Julie’s harvest

Down by the compost enclosure and Dick’s vegetable garden, there is a bed dedicated to Julie-favorite eats and I got caught there on my walk this morning.  I must confess that I probably stopped for a full 10 minutes to graze on her ground cherries (Physalis sp.).  Last year, Julie bought ground cherries (also known as husk tomatoes) at a farmers market, managed somehow to not eat them all and saved some seeds to plant along one edge of that bed.

We’ve all been (im)patiently waiting for the little green lanterns to ripen and now that they’ve begun, I seem to be willing to drop everything to catch them – as they drop everything.  For any of you who have not become addicted to the miracle of ground cherries, they are tomato’s kissing cousin; little sister to the tomatillo and they taste, as Gail says, “like a whole fruit salad in one bite”.  They are wrapped in brown paper packages like little Christmas presents and at their very ripest they fall off the plant and onto the ground – or into my greedy paws.

This is the first year that Julie has grown ground cherries and I’m pretty sure it won’t be the last.  Even if I don’t make sure they’re sown next year, likelihood is they’ll sow themselves.  I have them growing by my front stoop at home and no memory at all of planting them.  I’m very glad I waited to see what the heck that weed was!  I can only figure that sometime last year I must have sat on that stoop eating my own farmers market haul and allowed one or two to drop to the ground.  Have you grown ground cherries?  Are you hooked?

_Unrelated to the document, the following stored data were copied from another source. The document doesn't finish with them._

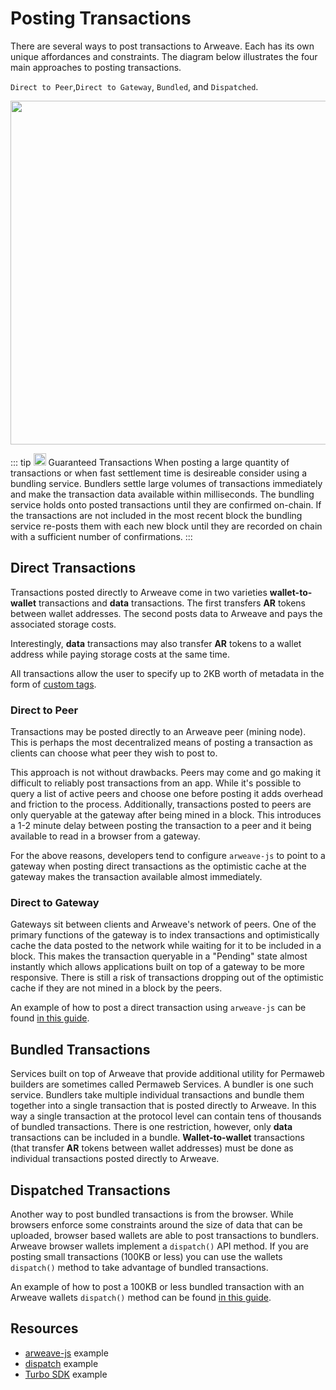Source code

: # Posting Transactions

There are several ways to post transactions to Arweave. Each has its own unique affordances and constraints. The diagram below illustrates the four main approaches to posting transactions.

`Direct to Peer`,`Direct to Gateway`, `Bundled`, and `Dispatched`.

<img src="https://arweave.net/Z1eDDnz4kqxAkkzy6p5elMz-jKnlaVIletp-Tm6W8kQ" width="550">

::: tip <img src="https://arweave.net/blzzObMx8QvyrPTdLPGV3m-NsnJ-QqBzvQIQzzZEfIk" width="20"> Guaranteed Transactions
When posting a large quantity of transactions or when fast settlement time is desireable consider using a bundling service. Bundlers settle large volumes of transactions immediately and make the transaction data available within milliseconds. The bundling service holds onto posted transactions until they are confirmed on-chain. If the transactions are not included in the most recent block the bundling service re-posts them with each new block until they are recorded on chain with a sufficient number of confirmations.
:::

## Direct Transactions

Transactions posted directly to Arweave come in two varieties **wallet-to-wallet** transactions and **data** transactions. The first transfers **AR** tokens between wallet addresses. The second posts data to Arweave and pays the associated storage costs.

Interestingly, **data** transactions may also transfer **AR** tokens to a wallet address while paying storage costs at the same time.

All transactions allow the user to specify up to 2KB worth of metadata in the form of [custom tags](./tags.md).

### Direct to Peer

Transactions may be posted directly to an Arweave peer (mining node). This is perhaps the most decentralized means of posting a transaction as clients can choose what peer they wish to post to.

This approach is not without drawbacks. Peers may come and go making it difficult to reliably post transactions from an app. While it's possible to query a list of active peers and choose one before posting it adds overhead and friction to the process. Additionally, transactions posted to peers are only queryable at the gateway after being mined in a block. This introduces a 1-2 minute delay between posting the transaction to a peer and it being available to read in a browser from a gateway.

For the above reasons, developers tend to configure `arweave-js` to point to a gateway when posting direct transactions as the optimistic cache at the gateway makes the transaction available almost immediately.

### Direct to Gateway

Gateways sit between clients and Arweave's network of peers. One of the primary functions of the gateway is to index transactions and optimistically cache the data posted to the network while waiting for it to be included in a block. This makes the transaction queryable in a "Pending" state almost instantly which allows applications built on top of a gateway to be more responsive. There is still a risk of transactions dropping out of the optimistic cache if they are not mined in a block by the peers.

An example of how to post a direct transaction using `arweave-js` can be found [in this guide](../guides/posting-transactions/arweave-js.md).

## Bundled Transactions

Services built on top of Arweave that provide additional utility for Permaweb builders are sometimes called Permaweb Services. A bundler is one such service. Bundlers take multiple individual transactions and bundle them together into a single transaction that is posted directly to Arweave. In this way a single transaction at the protocol level can contain tens of thousands of bundled transactions. There is one restriction, however, only **data** transactions can be included in a bundle. **Wallet-to-wallet** transactions (that transfer **AR** tokens between wallet addresses) must be done as individual transactions posted directly to Arweave.

## Dispatched Transactions

Another way to post bundled transactions is from the browser. While browsers enforce some constraints around the size of data that can be uploaded, browser based wallets are able to post transactions to bundlers. Arweave browser wallets implement a `dispatch()` API method. If you are posting small transactions (100KB or less) you can use the wallets `dispatch()` method to take advantage of bundled transactions.

An example of how to post a 100KB or less bundled transaction with an Arweave wallets `dispatch()` method can be found [in this guide](../guides/posting-transactions/dispatch.md).

## Resources

-   [arweave-js](../guides/posting-transactions/arweave-js.md) example
-   [dispatch](../guides/posting-transactions/dispatch.md) example
-   [Turbo SDK](../guides/posting-transactions/turbo.md) example
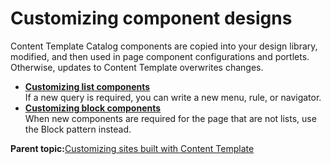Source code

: # Customizing component designs 

Content Template Catalog components are copied into your design library, modified, and then used in page component configurations and portlets. Otherwise, updates to Content Template overwrites changes.

-   **[Customizing list components ](../ctc/ctc_design_custom_comp_list.md)**  
If a new query is required, you can write a new menu, rule, or navigator.
-   **[Customizing block components ](../ctc/ctc_design_custom_comp_block.md)**  
When new components are required for the page that are not lists, use the Block pattern instead.

**Parent topic:**[Customizing sites built with Content Template ](../ctc/ctc_design_custom.md)

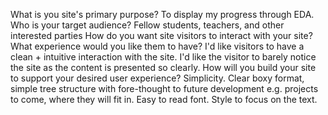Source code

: What is you site's primary purpose?
    To display my progress through EDA.
Who is your target audience?
    Fellow students, teachers, and other interested parties
How do you want site visitors to interact with your site? What experience would you like them to have?
    I'd like visitors to have a clean + intuitive interaction with the site. I'd like the visitor to barely notice the site as the content is presented so clearly.
How will you build your site to support your desired user experience?
    Simplicity. Clear boxy format, simple tree structure with fore-thought to future development e.g. projects to come, where they will fit in. Easy to read font. Style to focus on the text.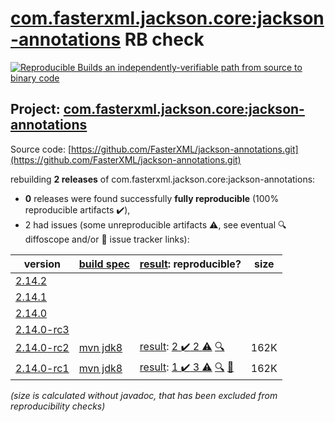 [com.fasterxml.jackson.core:jackson-annotations](https://search.maven.org/artifact/com.fasterxml.jackson.core/jackson-annotations/) RB check
=======

[![Reproducible Builds](https://reproducible-builds.org/images/logos/rb.svg) an independently-verifiable path from source to binary code](https://reproducible-builds.org/)

## Project: [com.fasterxml.jackson.core:jackson-annotations](https://search.maven.org/artifact/com.fasterxml.jackson.core/jackson-annotations/)

Source code: [https://github.com/FasterXML/jackson-annotations.git](https://github.com/FasterXML/jackson-annotations.git)

rebuilding **2 releases** of com.fasterxml.jackson.core:jackson-annotations:
- **0** releases were found successfully **fully reproducible** (100% reproducible artifacts :heavy_check_mark:),
- 2 had issues (some unreproducible artifacts :warning:, see eventual :mag: diffoscope and/or :memo: issue tracker links):

| version | [build spec](/BUILDSPEC.md) | [result](https://reproducible-builds.org/docs/jvm/): reproducible? | size |
| -- | --------- | ------ | -- |
| [2.14.2](https://search.maven.org/artifact/com.fasterxml.jackson.core/jackson-annotations/2.14.2/pom) | | | |
| [2.14.1](https://search.maven.org/artifact/com.fasterxml.jackson.core/jackson-annotations/2.14.1/pom) | | | |
| [2.14.0](https://search.maven.org/artifact/com.fasterxml.jackson.core/jackson-annotations/2.14.0/pom) | | | |
| [2.14.0-rc3](https://search.maven.org/artifact/com.fasterxml.jackson.core/jackson-annotations/2.14.0-rc3/pom) | | | |
| [2.14.0-rc2](https://search.maven.org/artifact/com.fasterxml.jackson.core/jackson-annotations/2.14.0-rc2/pom) | [mvn jdk8](jackson-annotations-2.14.0-rc2.buildspec) | [result](jackson-annotations-2.14.0-rc2.buildinfo): [2 :heavy_check_mark:  2 :warning:](jackson-annotations-2.14.0-rc2.buildcompare) [:mag:](jackson-annotations-2.14.0-rc2.diffoscope) | 162K |
| [2.14.0-rc1](https://search.maven.org/artifact/com.fasterxml.jackson.core/jackson-annotations/2.14.0-rc1/pom) | [mvn jdk8](jackson-annotations-2.14.0-rc1.buildspec) | [result](jackson-annotations-2.14.0-rc1.buildinfo): [1 :heavy_check_mark:  3 :warning:](jackson-annotations-2.14.0-rc1.buildcompare) [:mag:](jackson-annotations-2.14.0-rc1.diffoscope) [:memo:](https://github.com/FasterXML/oss-parent/pull/55) | 162K |

<i>(size is calculated without javadoc, that has been excluded from reproducibility checks)</i>
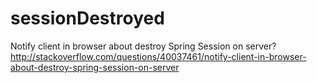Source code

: # sessionDestroyed
Notify client in browser about destroy Spring Session on server?
http://stackoverflow.com/questions/40037461/notify-client-in-browser-about-destroy-spring-session-on-server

Another Julie-favorite ready for harvest are her citron melons (Citrullus lanatus).  Every year Julie puts a label next to them that describes the flavor as tasteless so that no one will be tempted to liberate the handsome fruit from the vine.  And they truly are tasteless watermelons at least until she works her chutney magic.  They are the perfect vehicle for spices and pickling and I am so addicted to Julie’s secret recipe chutney that if I don’t have at least a jar and a half in the fridge, I start freaking out.  One of Julie’s requests upon retirement was space to keep growing her melons.  Fine by me!!  They are an heirloom melon and she saves seed every year.

Blithewold’s figs (Ficus carica) are also planted in Julie’s bed.  These are cuttings from the original figs that grew in the greenhouse floor before the restoration and had been planted there by the Van Wickle/McKees.  They are probably Italian White figs and since they’ve been planted outside they have not ripened in time for frost.  Others nearby – they’re abundant in Bristol – seem to have better luck with ripening perhaps by planting their figs in a hotter spot such as against a sunny south wall.  We wintered them over last year by cutting them back to about 3 feet and hilling up the crown with compost and leaves.  The year before that, when they were still fairly small plants, we bent the plants to the ground, pinned them down and buried them in shredded leaves.

Sungold tomatoes, a hybrid cherry, are also always given a spot along the compost fence.  There they grow gangbusters, producing more bright orange sweet tastiness than any of us can keep up with.  Please help yourself!

What are your traditional favorites?